How do other guys tolerate it? I can't imagine I'm the only one who feels this way. Is there something wrong with me? I imagine I would feel the same way in Japan or Korea too, since everyone says there is no eye contact with strangers there either.
Also, since no one in public here is talking to anyone they don't know, or cold approaching anyone, it feels totally inappropriate and "out on a limb" for me to approach any girls to start up a conversation. I just don't get good vibes from the experience at all. Other than one guy I know, I've NEVER EVER seen any guy, white or asian, here making cold approaches toward women to try to start up a conversation or flirt with them. It just isn't normal. People usually meet new people at parties/get togethers, or through mutual friends, similar to America. Cold approaches is not even part of the paradigm here, so it's not even an issue. It's also very depressing when you see a hot girl with a cute face, thin body, or sexy long legs, who totally ignores you and doesn't even look back at you - which makes it feel completely inappropriate to try to hit on her.

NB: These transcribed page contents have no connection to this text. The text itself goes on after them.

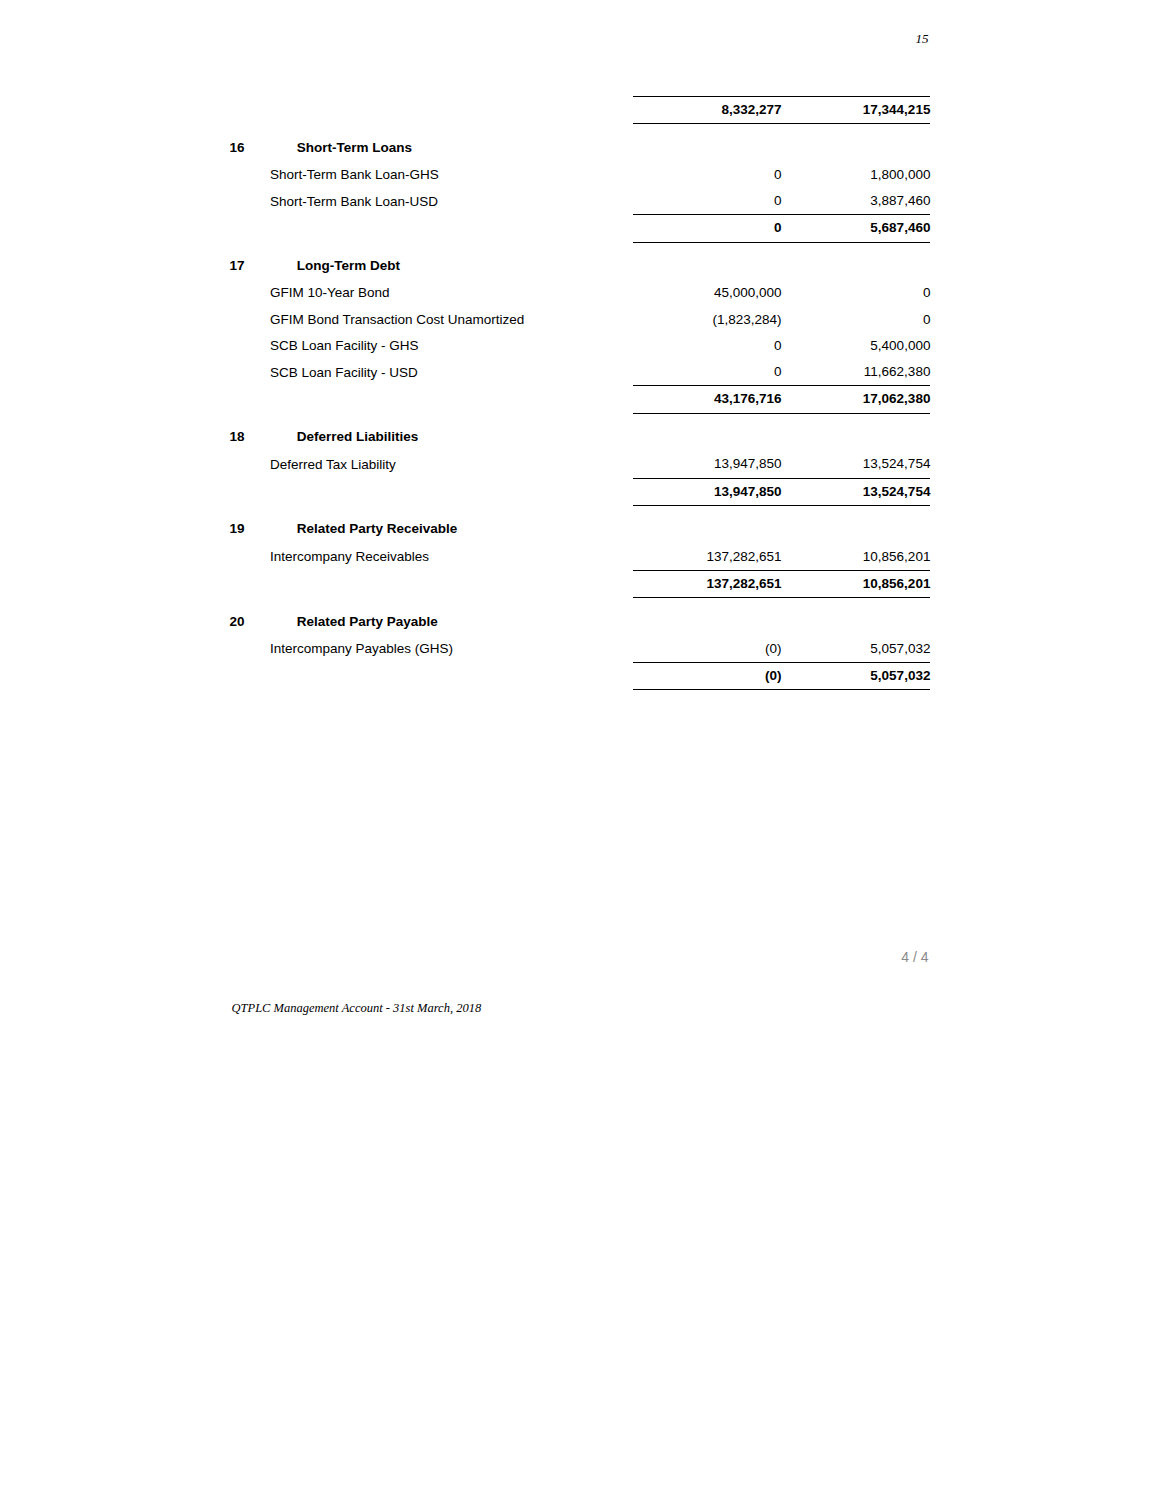15
| | | 8,332,277 | 17,344,215 |
| 16 | Short-Term Loans | | |
| | Short-Term Bank Loan-GHS | 0 | 1,800,000 |
| | Short-Term Bank Loan-USD | 0 | 3,887,460 |
| | | 0 | 5,687,460 |
| 17 | Long-Term Debt | | |
| | GFIM 10-Year Bond | 45,000,000 | 0 |
| | GFIM Bond Transaction Cost Unamortized | (1,823,284) | 0 |
| | SCB Loan Facility - GHS | 0 | 5,400,000 |
| | SCB Loan Facility - USD | 0 | 11,662,380 |
| | | 43,176,716 | 17,062,380 |
| 18 | Deferred Liabilities | | |
| | Deferred Tax Liability | 13,947,850 | 13,524,754 |
| | | 13,947,850 | 13,524,754 |
| 19 | Related Party Receivable | | |
| | Intercompany Receivables | 137,282,651 | 10,856,201 |
| | | 137,282,651 | 10,856,201 |
| 20 | Related Party Payable | | |
| | Intercompany Payables (GHS) | (0) | 5,057,032 |
| | | (0) | 5,057,032 |
4 / 4
QTPLC Management Account - 31st March, 2018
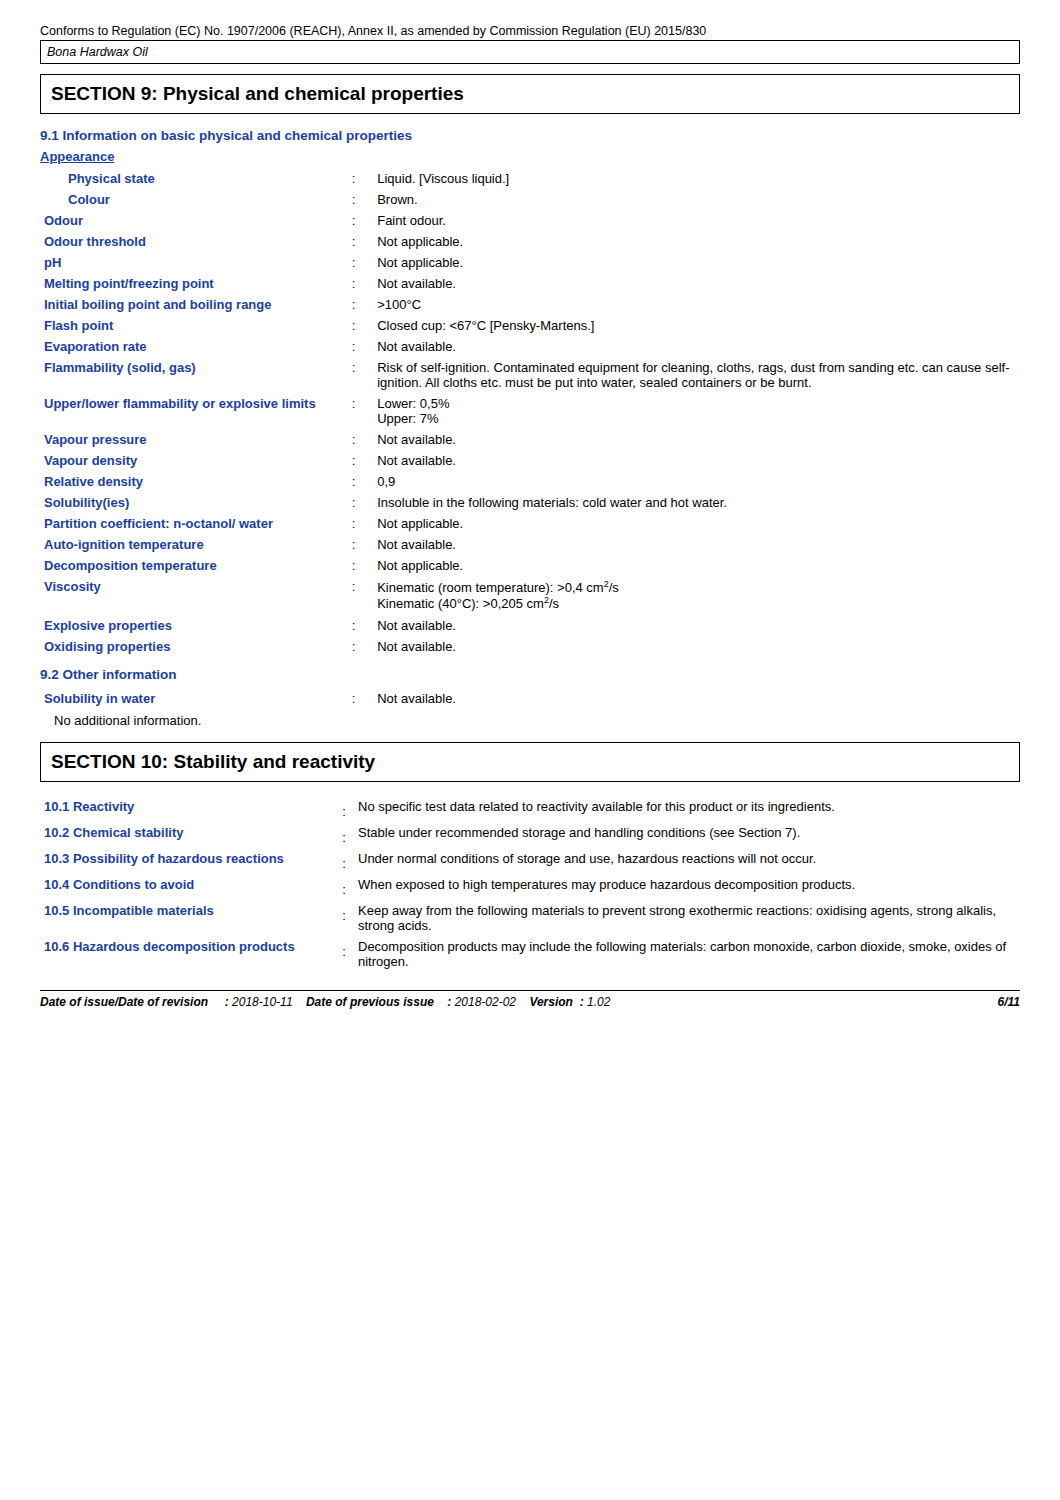Conforms to Regulation (EC) No. 1907/2006 (REACH), Annex II, as amended by Commission Regulation (EU) 2015/830
Bona Hardwax Oil
SECTION 9: Physical and chemical properties
9.1 Information on basic physical and chemical properties
Appearance
| Physical state | : | Liquid. [Viscous liquid.] |
| Colour | : | Brown. |
| Odour | : | Faint odour. |
| Odour threshold | : | Not applicable. |
| pH | : | Not applicable. |
| Melting point/freezing point | : | Not available. |
| Initial boiling point and boiling range | : | >100°C |
| Flash point | : | Closed cup: <67°C [Pensky-Martens.] |
| Evaporation rate | : | Not available. |
| Flammability (solid, gas) | : | Risk of self-ignition. Contaminated equipment for cleaning, cloths, rags, dust from sanding etc. can cause self-ignition. All cloths etc. must be put into water, sealed containers or be burnt. |
| Upper/lower flammability or explosive limits | : | Lower: 0,5% Upper: 7% |
| Vapour pressure | : | Not available. |
| Vapour density | : | Not available. |
| Relative density | : | 0,9 |
| Solubility(ies) | : | Insoluble in the following materials: cold water and hot water. |
| Partition coefficient: n-octanol/ water | : | Not applicable. |
| Auto-ignition temperature | : | Not available. |
| Decomposition temperature | : | Not applicable. |
| Viscosity | : | Kinematic (room temperature): >0,4 cm 2 /s Kinematic (40°C): >0,205 cm 2 /s |
| Explosive properties | : | Not available. |
| Oxidising properties | : | Not available. |
9.2 Other information
| Solubility in water | : | Not available. |
No additional information.
SECTION 10: Stability and reactivity
| 10.1 Reactivity | : | No specific test data related to reactivity available for this product or its ingredients. |
| 10.2 Chemical stability | : | Stable under recommended storage and handling conditions (see Section 7). |
| 10.3 Possibility of hazardous reactions | : | Under normal conditions of storage and use, hazardous reactions will not occur. |
| 10.4 Conditions to avoid | : | When exposed to high temperatures may produce hazardous decomposition products. |
| 10.5 Incompatible materials | : | Keep away from the following materials to prevent strong exothermic reactions: oxidising agents, strong alkalis, strong acids. |
| 10.6 Hazardous decomposition products | : | Decomposition products may include the following materials: carbon monoxide, carbon dioxide, smoke, oxides of nitrogen. |
Date of issue/Date of revision : 2018-10-11 Date of previous issue : 2018-02-02 Version : 1.02 6/11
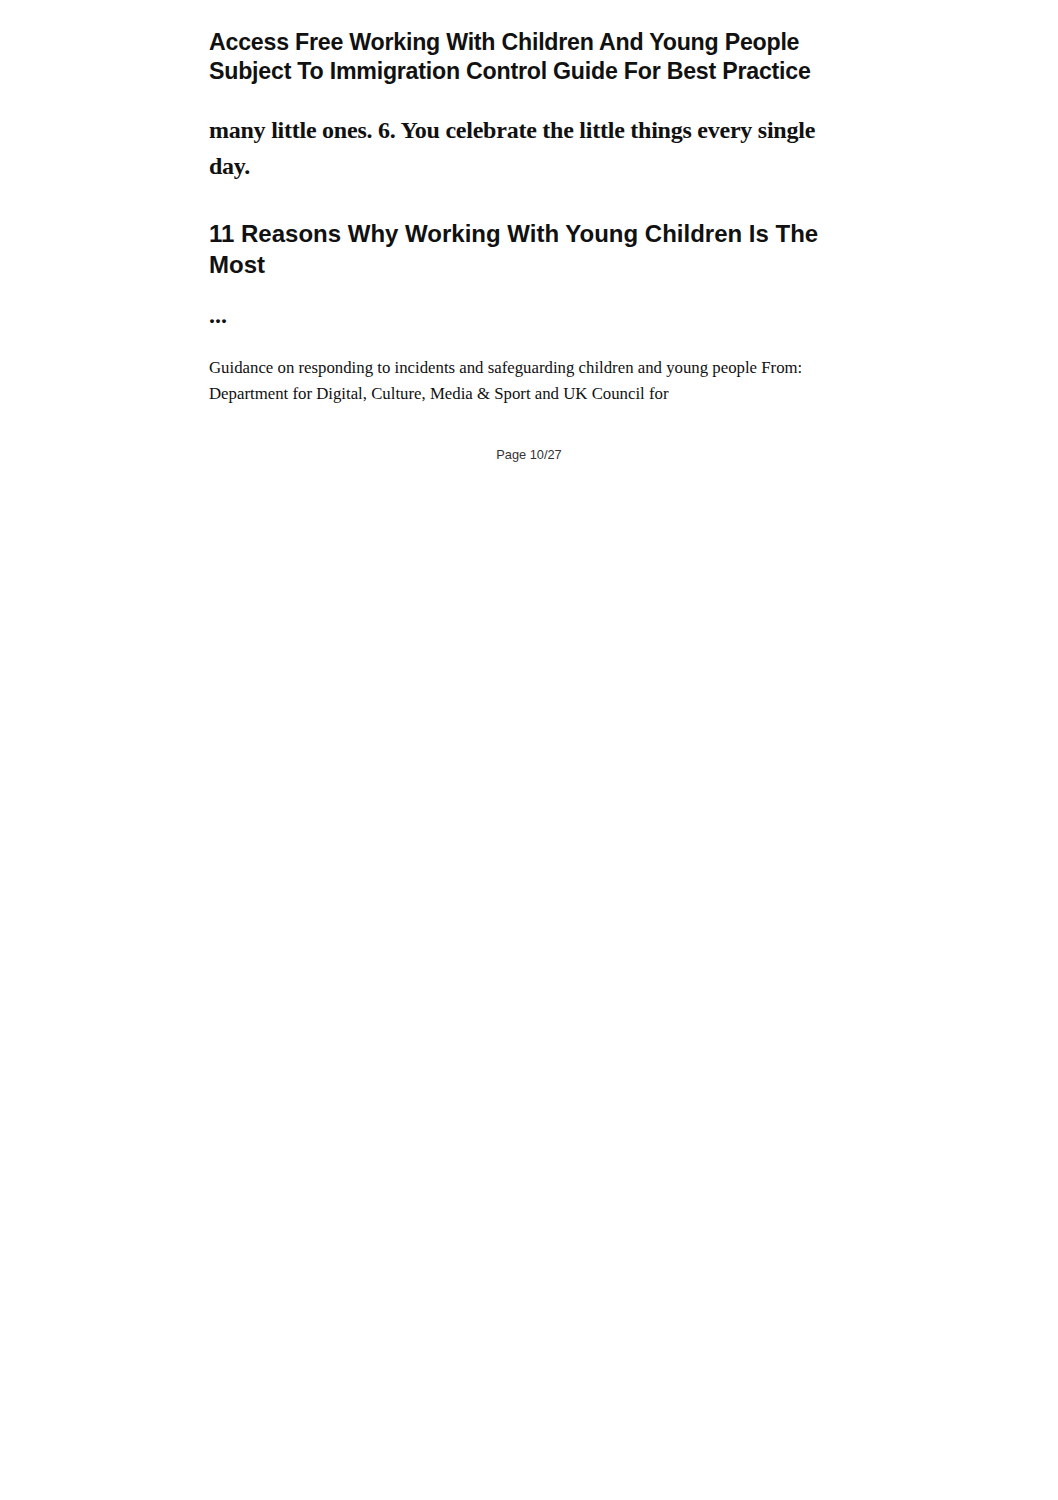Access Free Working With Children And Young People Subject To Immigration Control Guide For Best Practice
many little ones. 6. You celebrate the little things every single day.
11 Reasons Why Working With Young Children Is The Most
...
Guidance on responding to incidents and safeguarding children and young people From: Department for Digital, Culture, Media & Sport and UK Council for
Page 10/27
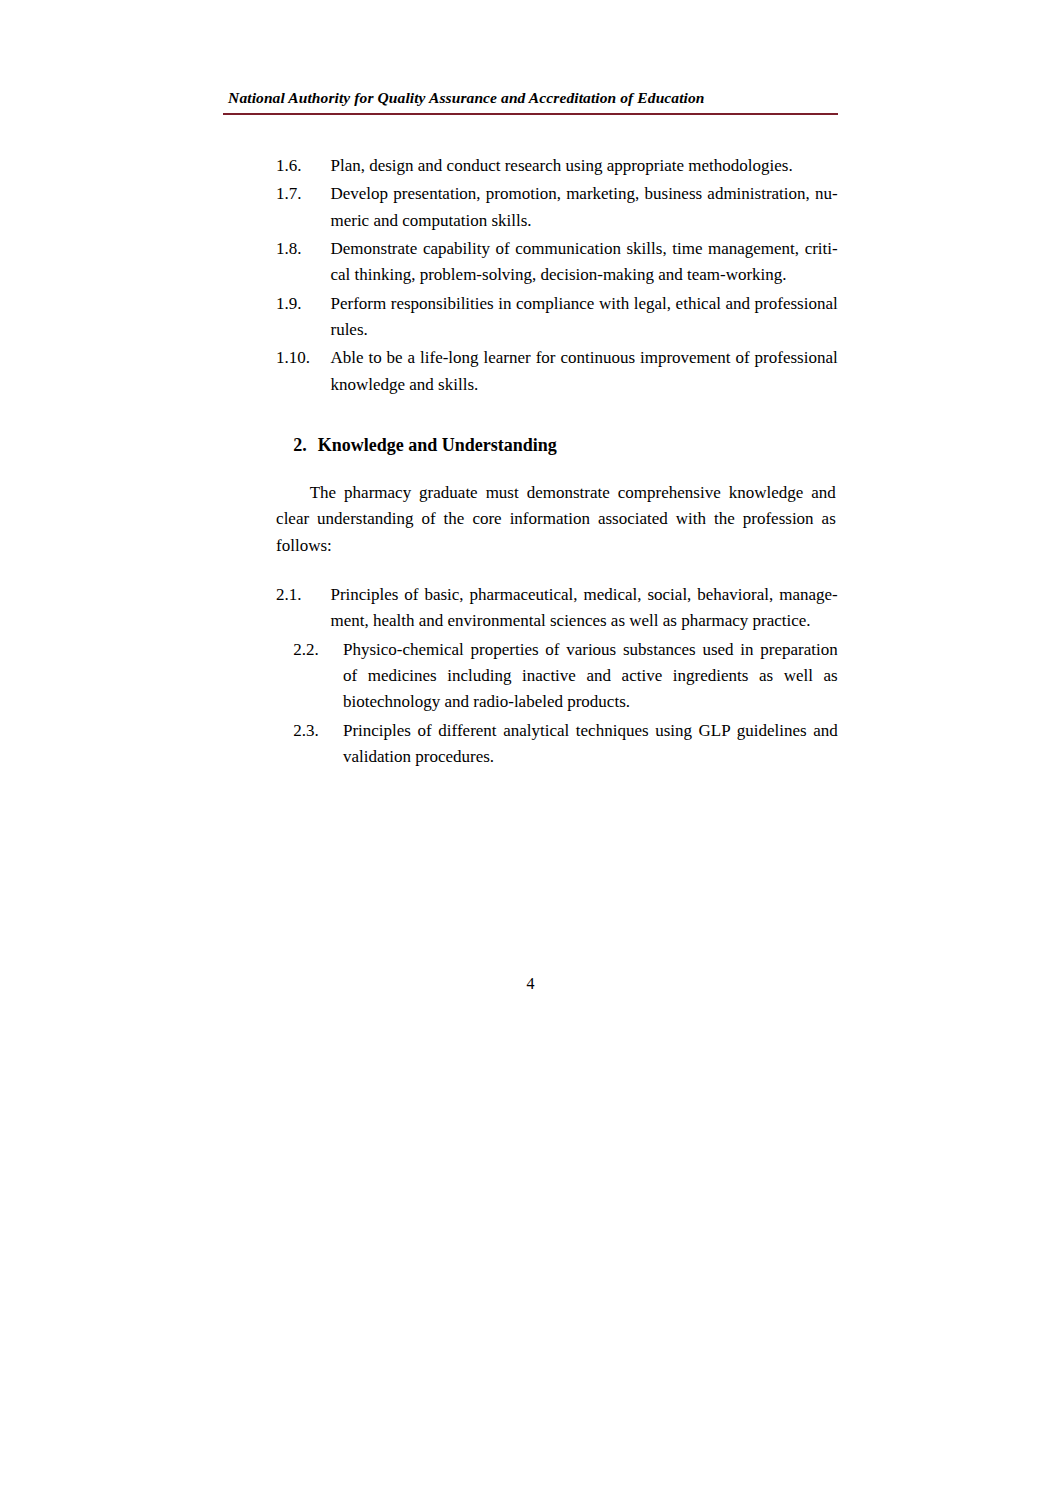National Authority for Quality Assurance and Accreditation of Education
1.6. Plan, design and conduct research using appropriate methodologies.
1.7. Develop presentation, promotion, marketing, business administration, numeric and computation skills.
1.8. Demonstrate capability of communication skills, time management, critical thinking, problem-solving, decision-making and team-working.
1.9. Perform responsibilities in compliance with legal, ethical and professional rules.
1.10. Able to be a life-long learner for continuous improvement of professional knowledge and skills.
2. Knowledge and Understanding
The pharmacy graduate must demonstrate comprehensive knowledge and clear understanding of the core information associated with the profession as follows:
2.1. Principles of basic, pharmaceutical, medical, social, behavioral, management, health and environmental sciences as well as pharmacy practice.
2.2. Physico-chemical properties of various substances used in preparation of medicines including inactive and active ingredients as well as biotechnology and radio-labeled products.
2.3. Principles of different analytical techniques using GLP guidelines and validation procedures.
4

I'm sure people here are very nice and considerate deep down, but it's just so hard to break the ice. I've been to a few parties and picnics here, and people are nicer and more sociable there. But out in public, there is no eye contact at all, and that feels so depressing and deflating.
Can someone explain why this makes me depressed, in an objective way, without any victim blaming?
Most countries are not like this. Eye contact is normal in most countries. Keep that in mind.
My parents say this is normal and to not take it personally. But they are repressed themselves, and repressed people don't see anything wrong with other repressed people of course. Only non-repressed people do.
Am I a total misfit here, in terms of personality and communication style? What can you do about that?
Has anyone else experienced this in East Asia too?